Libanon: Wirtschaftlicher Zusammenbruch trifft Kinder hart

Beirut/Köln/Wien - Kinder im Libanon tragen die Hauptlast einer der schlimmsten wirtschaftlichen Zusammenbrüche der letzten Jahrzehnte, so eine heute von UNICEF veröffentlichte Untersuchung. 77 Prozent der libanesischen Haushalte können es sich laut UNICEF nicht leisten, ausreichend Essen für ihre Kinder zu kaufen.

@UNICEF

Eine Reihe von Krisen, die sich gegenseitig verstärken, nicht zuletzt eine verheerende Rezession, haben die libanesischen Familien in eine schlimme Situation gebracht, die nahezu jeden Aspekt ihres Lebens betrifft.

„Ohne Aussicht auf Verbesserungen sind die Gesundheit, die Bildung und die Zukunft der Kinder in Gefahr, da die Preise in die Höhe schießen und die Arbeitslosigkeit weiter zunimmt. Immer mehr Familien sind gezwungen, auf negative Bewältigungsstrategien zurückzugreifen, wie z.B. ihre Kinder zur Arbeit zu schicken, ihre jungen Töchter zu verheiraten oder Mahlzeiten auszulassen", sagt Yukie Mokuo, UNICEF-Leiterin im Libanon.

Die aktuelle Haushaltsbefragung von UNICEF zeichnet ein alarmierendes Bild:

  • Über 30 Prozent der Kinder gingen im vergangenen Monat hungrig zu Bett: 77 Prozent der Haushalte verfügen nicht über genügend Lebensmittel – in syrischen Flüchtlingshaushalten liegt die Zahl bei 99 Prozent. 60 Prozent der Haushalte müssen Lebensmittel auf Kredit kaufen oder sich Geld leihen.
  • 30 Prozent der Kinder erhalten keine ausreichende medizinische Grundversorgung und 76 Prozent der Haushalte gaben an, dass sie von den massiv gestiegenen Medikamentenpreisen betroffen sind;
  • Eines von zehn Kindern wurde zur Arbeit geschickt. 40 Prozent der Kinder leben in Familien, in denen niemand mehr Arbeit hat und 77 Prozent in Familien, die keine Sozialhilfe erhalten.
  • 80 Prozent der Betreuungspersonen gaben an, dass ihre Kinder Schwierigkeiten haben, sich zu Hause auf das Lernen zu konzentrieren – was auf Hunger oder psychische Belastung hinweisen könnte.

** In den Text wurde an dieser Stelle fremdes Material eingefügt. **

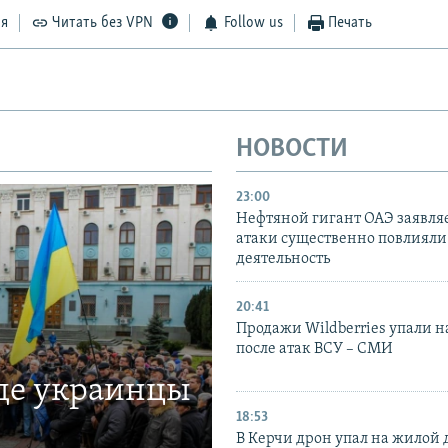
ся
Читать без VPN
Follow us
Печать
НОВОСТИ
23:00
Нефтяной гигант ОАЭ заявляе
атаки существенно повлияли 
деятельность
20:41
Продажи Wildberries упали н
после атак ВСУ – СМИ
где украинцы
18:53
В Керчи дрон упал на жилой 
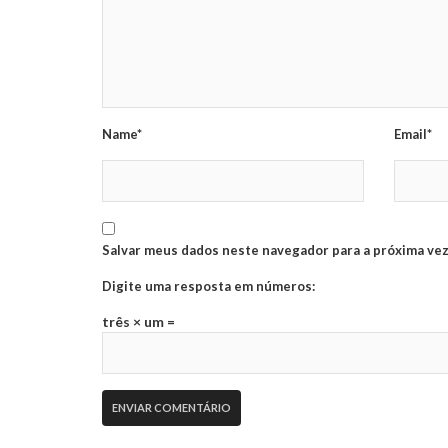
Name*
Email*
Salvar meus dados neste navegador para a próxima vez
Digite uma resposta em números:
três × um =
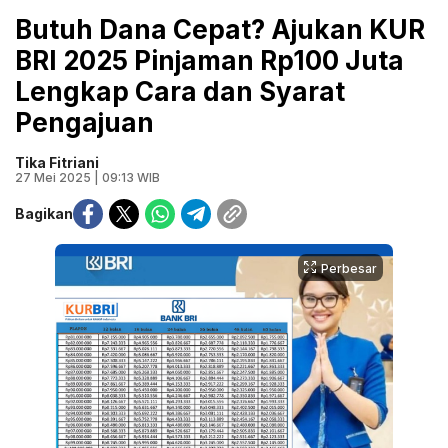
Butuh Dana Cepat? Ajukan KUR
BRI 2025 Pinjaman Rp100 Juta
Lengkap Cara dan Syarat
Pengajuan
Tika Fitriani
27 Mei 2025 | 09:13 WIB
Bagikan
Perbesar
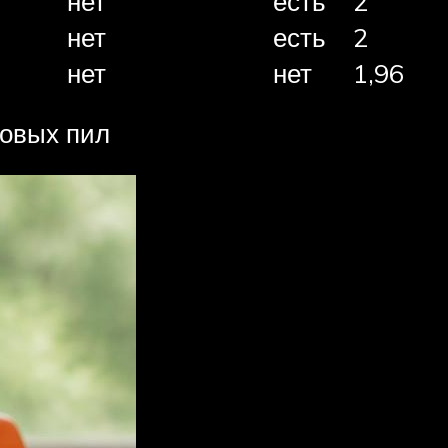
нет
есть
2
нет
есть
2
нет
нет
1,96
ковых пил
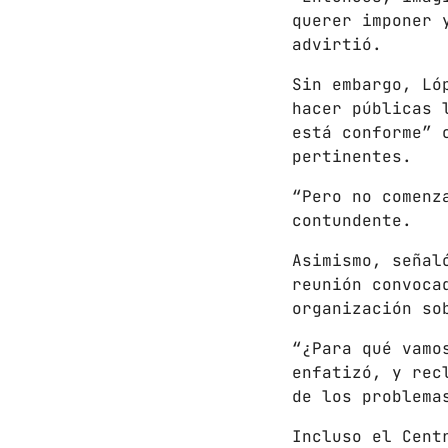
querer imponer 
advirtió.
Sin embargo, Ló
hacer públicas 
está conforme” 
pertinentes.
“Pero no comenz
contundente.
Asimismo, señal
reunión convoca
organización so
“¿Para qué vamo
enfatizó, y rec
de los problema
Incluso el Cent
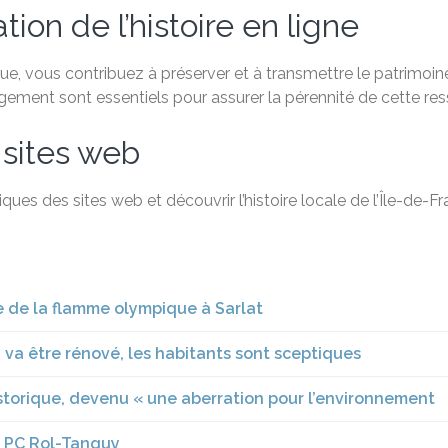
ion de l’histoire en ligne
, vous contribuez à préserver et à transmettre le patrimoine 
agement sont essentiels pour assurer la pérennité de cette re
 sites web
ques des sites web et découvrir l’histoire locale de l’Île-de-
ge de la flamme olympique à Sarlat
 va être rénové, les habitants sont sceptiques
storique, devenu « une aberration pour l’environnement
du PC Rol-Tanguy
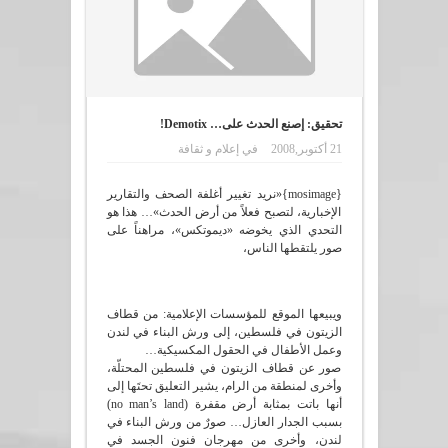
تحقيق: إصنع الحدث على… Demotix!
21 أكتوبر,2008
في
إعلام و ثقافة
{mosimage}«نريد تغيير أغلفة الصحف والتقارير
الإخبارية، لتصبح فعلاً من أرض الحدث»… هذا هو
التحدي الذي يخوضه «ديموتكس»، مراهناً على
صور يلتقطها الناس،
ويبيعها الموقع للمؤسسات الإعلامية: من قطاف
الزيتون في فلسطين، إلى ورش البناء في لندن
وعمل الأطفال في الحقول المكسيكية…
صور عن قطاف الزيتون في فلسطين المحتلّة،
وأخرى لمنطقة من الرام، يشير التعليق تحتَها إلى
أنها باتت بمثابة أرض مقفرة (no man’s land)
بسبب الجدار العازل… صورٌ من ورش البناء في
لندن، وأخرى من مهرجان فنون الجسد في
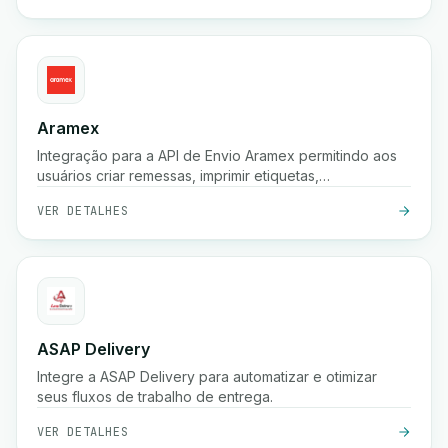
Aramex
Integração para a API de Envio Aramex permitindo aos
usuários criar remessas, imprimir etiquetas,
criar/cancelar coletas e agendar entregas.
VER DETALHES
ASAP Delivery
Integre a ASAP Delivery para automatizar e otimizar
seus fluxos de trabalho de entrega.
VER DETALHES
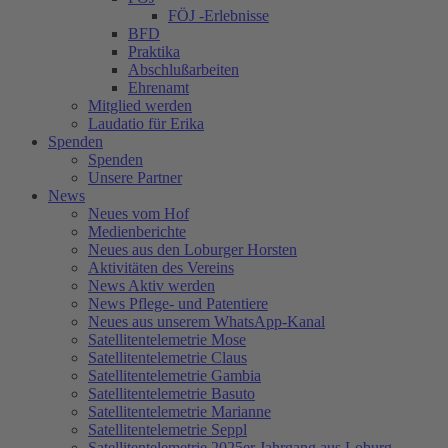
FÖJ -Erlebnisse
BFD
Praktika
Abschlußarbeiten
Ehrenamt
Mitglied werden
Laudatio für Erika
Spenden
Spenden
Unsere Partner
News
Neues vom Hof
Medienberichte
Neues aus den Loburger Horsten
Aktivitäten des Vereins
News Aktiv werden
News Pflege- und Patentiere
Neues aus unserem WhatsApp-Kanal
Satellitentelemetrie Mose
Satellitentelemetrie Claus
Satellitentelemetrie Gambia
Satellitentelemetrie Basuto
Satellitentelemetrie Marianne
Satellitentelemetrie Seppl
Satellitentelemetrie 2025er Jahrgang aus Loburg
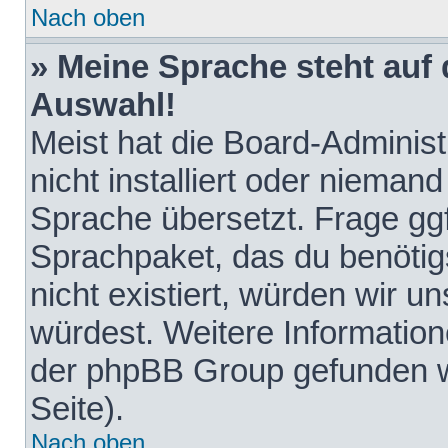
Nach oben
» Meine Sprache steht auf
Auswahl!
Meist hat die Board-Adminis
nicht installiert oder nieman
Sprache übersetzt. Frage ggf
Sprachpaket, das du benötigst
nicht existiert, würden wir 
würdest. Weitere Informatio
der phpBB Group gefunden w
Seite).
Nach oben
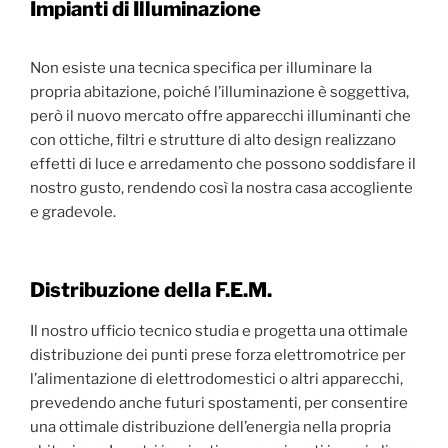
Impianti di Illuminazione
Non esiste una tecnica specifica per illuminare la
propria abitazione, poiché l’illuminazione è soggettiva,
però il nuovo mercato offre apparecchi illuminanti che
con ottiche, filtri e strutture di alto design realizzano
effetti di luce e arredamento che possono soddisfare il
nostro gusto, rendendo così la nostra casa accogliente
e gradevole.
Distribuzione della F.E.M.
Il nostro ufficio tecnico studia e progetta una ottimale
distribuzione dei punti prese forza elettromotrice per
l’alimentazione di elettrodomestici o altri apparecchi,
prevedendo anche futuri spostamenti, per consentire
una ottimale distribuzione dell’energia nella propria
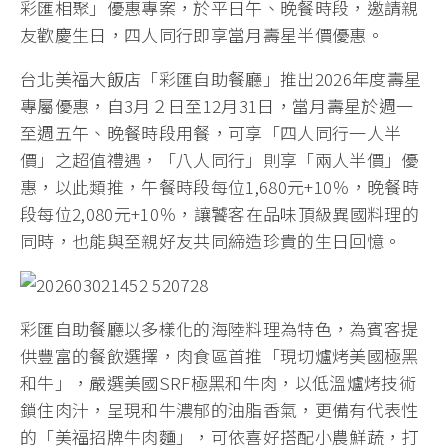
彩匯相聚」優惠專案，於平日午、晚餐時段，邀請親
友歡慶生日，四人同行即享當月壽星半價優惠。
台北美福大飯店「彩匯自助餐廳」推出2026年度壽星
專屬優惠，自3月２日至12月31日，當月壽星於週一
至週五午、晚餐時段用餐，可享「四人同行一人半
價」之超值禮遇，「八人同行」則享「兩人半價」優
惠，以此類推，午餐時段每位1,680元+10％，晚餐時
段每位2,080元+10％，讓饕客在品味頂級異國料理的
同時，也能與至親好友共同締造珍貴的生日回憶。
彩匯自助餐廳以多樣化的海陸料理為特色，為賓客提
供豐富的餐飲選擇，肉食區首推「現切爐烤美國極黑
和牛」，嚴選美國SRF極黑和牛肉，以低溫爐烤技術
鎖住肉汁，呈現和牛濃郁的油脂香氣，更備有代表性
的「美福招牌牛肉麵」，可依喜好搭配小農鮮蔬，打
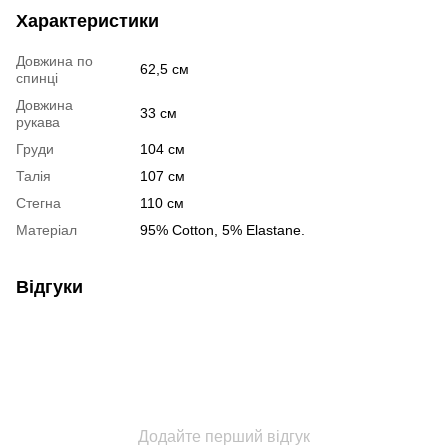
Характеристики
Довжина по
62,5 см
спинці
Довжина
33 см
рукава
Груди
104 см
Талія
107 см
Стегна
110 см
Матеріал
95% Cotton, 5% Elastane.
Відгуки
Додайте перший відгук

Die anhaltende wirtschaftliche Depression ist nur eine der sich gegenseitig verstärkenden Krisen im Libanon. Das Land leidet auch unter den Auswirkungen der COVID-19-Pandemie, den Folgen der massiven Explosionen im Beiruter Hafen im August 2020 sowie der anhaltenden politischen Instabilität. Die Lage der rund 1,5 Millionen syrischen Geflüchteten ist besonders schwierig. Gleichzeitig wächst die Zahl der Libanesen, die Unterstützung benötigen, rapide an.

„Die Weltbank hat die Krise im Libanon als einen der drei größten wirtschaftlichen Zusammenbrüche einer Volkswirtschaft seit Mitte des 19. Jahrhunderts bezeichnet. Die UNICEF-Studie zeigt, dass die Kinder die Hauptlast dieser Katastrophe tragen", so Yukie Mokuo.
UNICEF ruft die libanesischen Behörden dringend dazu auf, den sozialen Schutz der Bevölkerung deutlich auszuweiten, jedem Kind den Zugang zu hochwertiger Bildung zu ermöglichen und sowohl die medizinische Grundversorgung als auch den Kinderschutz zu stärken.